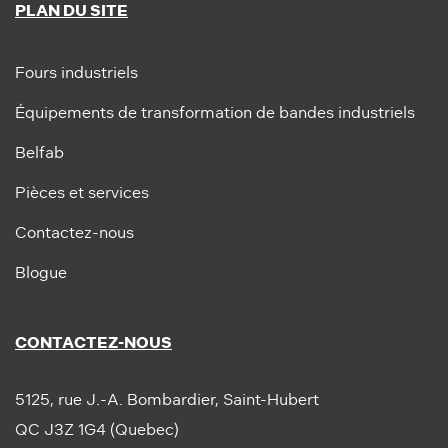
PLAN DU SITE
Fours industriels
Équipements de transformation de bandes industriels
Belfab
Pièces et services
Contactez-nous
Blogue
CONTACTEZ-NOUS
5125, rue J.-A. Bombardier, Saint-Hubert
QC J3Z 1G4 (Quebec)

REQUIRED ACTION — As you read the records above, find each line that contains "industriels" and copy it.

WRITTEN RESPONSE —
Fours industriels
Équipements de transformation de bandes industriels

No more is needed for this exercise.